Mario Draghi at the head of the so-called “Government of the best” he lost his magic touch on a Saturday, last one, of underestimation and superficiality. And in the viewfinder there is not only the line of the Interior Ministry, where now, in view of the upcoming events, attempts are made to take cover against the ringing errors: first of all the failure to listen and monitor to grasp the signals of the territory, but also the development of a prevention plan and possibly adequate response in terms of supervision. No, the entire government and those who lead it are in the dock for having clearly miscalculated and not having taken the right measures with respect to the fracture that was opening up within the country. A fracture that risks from tomorrow, the day of entry into force of Green pass to access work, to turn into a chasm.
The ultimatum addressed by the Executive started by the Trieste dockers – “The government will think about it or we will block everything” – can become an avalanche that runs through the whole of Italy from the North, up to the valley and that is to the South. A blockade of the country that even in view of an important meeting like the G20 it should be avoided. And not just for a public order problem. One wonders whether or not the prime minister is able to understand this. Perhaps it is expecting too much from a man accustomed to living among numbers, from an economist who has always moved in the control room, whether it is the Bank of Italy or the ECB. One thing is certain whatever it takes it could have been used to save the euro, but it cannot work if adapted to the daily life of people who get up at dawn every morning and who now have to grapple with new work obstacles.
The line of firmness is fine, which has allowed the premier up to now to “govern” the opposing forces in the enclosure of Palazzo Chigi and to always be able to put the final seal on every meeting of the CDM, but when the living flesh of the people is touched the music changes. The intransigence with which the Government has decided to regulate access to both public and private work, with the mandatory green certificate that will be launched tomorrow, risks turning out to be a boomerang. A serious underestimation error, especially in light of the signs of mounting tension in the country.
With the G20 at the door, in short, not really a good business card for this Executive. Rome will also be armored for the appointment of 30 and 31 October, between red zones and airspace under control, but the security measures will certainly not be able to stem a possible blockage of supplies with consequent rationing of petrol and empty shelves in supermarkets (given that most of the goods travel by road and most transporters do not have a Green pass). In short, the risk is to lose harmony with the country. And the signs are all there. The hiatus that is widening with the citizens and that, paradoxically, at the time of the mistreatment Count 2 had not seen. Yet, the Covid emergency had taken everyone by surprise. But despite the initial unpreparedness to bear the brunt, despite the heavy lockdown with entire categories of workers left out of work and with not always timely support, never had such a deep social split been touched.
The crux here is not the vaccines. It is clear that they are the only weapon we have in the fight against Covid and for the recovery of the economy. The short circuit, if anything, was created by not making them mandatory. The numbers of the vaccination campaign conducted by Commissioner Figliuolo are also complicit. But if vaccination, by decision of the entire government, has remained optional – therefore every citizen can exercise the right to undergo the injection or not -, then what is the rationale on the basis of which the executive has decided to penalize workers without of Green pass, ending up damaging the constitutional right to work?
The truth is that the d-Day on Friday 15 October was unprepared. The rules for public and private workers, with the obligation to have a vaccine or negative buffer, leave various issues open and unresolved, starting with the controls for some categories. The case of home helps and carers remains among the most striking, as Affaritaliani has reported right away.

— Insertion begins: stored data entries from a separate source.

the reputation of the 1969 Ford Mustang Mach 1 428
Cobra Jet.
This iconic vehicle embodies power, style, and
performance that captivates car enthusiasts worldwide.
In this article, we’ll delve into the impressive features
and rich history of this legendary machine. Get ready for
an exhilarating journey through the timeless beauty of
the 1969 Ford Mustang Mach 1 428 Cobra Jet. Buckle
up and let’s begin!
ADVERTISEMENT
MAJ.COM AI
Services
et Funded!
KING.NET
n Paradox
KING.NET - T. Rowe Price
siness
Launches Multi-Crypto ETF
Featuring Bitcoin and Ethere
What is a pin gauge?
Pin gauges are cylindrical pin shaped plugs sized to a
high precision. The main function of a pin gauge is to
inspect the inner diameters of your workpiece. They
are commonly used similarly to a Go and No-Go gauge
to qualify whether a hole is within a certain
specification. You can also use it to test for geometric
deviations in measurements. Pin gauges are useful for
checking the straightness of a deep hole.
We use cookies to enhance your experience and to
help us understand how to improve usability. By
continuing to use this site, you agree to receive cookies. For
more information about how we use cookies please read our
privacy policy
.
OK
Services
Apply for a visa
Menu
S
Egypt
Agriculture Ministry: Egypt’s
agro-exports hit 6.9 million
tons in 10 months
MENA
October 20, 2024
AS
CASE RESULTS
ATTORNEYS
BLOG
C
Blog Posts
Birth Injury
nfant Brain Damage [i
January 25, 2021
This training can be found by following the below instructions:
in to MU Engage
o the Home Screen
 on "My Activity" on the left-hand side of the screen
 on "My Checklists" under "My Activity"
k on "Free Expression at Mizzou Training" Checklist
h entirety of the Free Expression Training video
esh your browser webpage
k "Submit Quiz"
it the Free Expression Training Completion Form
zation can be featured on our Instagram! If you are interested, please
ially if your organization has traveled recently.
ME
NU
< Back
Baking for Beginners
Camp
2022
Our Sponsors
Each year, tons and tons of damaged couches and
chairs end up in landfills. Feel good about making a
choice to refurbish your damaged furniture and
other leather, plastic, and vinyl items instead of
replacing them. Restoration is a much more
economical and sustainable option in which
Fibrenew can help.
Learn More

Not to mention, finally, that Italy, which is today the most pro-European ever, on regulations for workers, Greece apart, is the furthest away from other EU countries. Despite boasting high vaccination rates (with 80 percent of the population immunized, the safety threshold of 90 is now being aimed). Indeed, in some cases, as in France, there is discussion about the abolition of the health pass as early as November 15. Not to mention Denmark which has already canceled all pass obligations. All that remains, therefore, is to hope for an act of resipiscence on the part of Draghi. The signals, after the meeting with the trade unions today, perhaps open some glimmers. Of course, a possible patch would be needed now. Only on timeliness, the government can try to save what can be saved.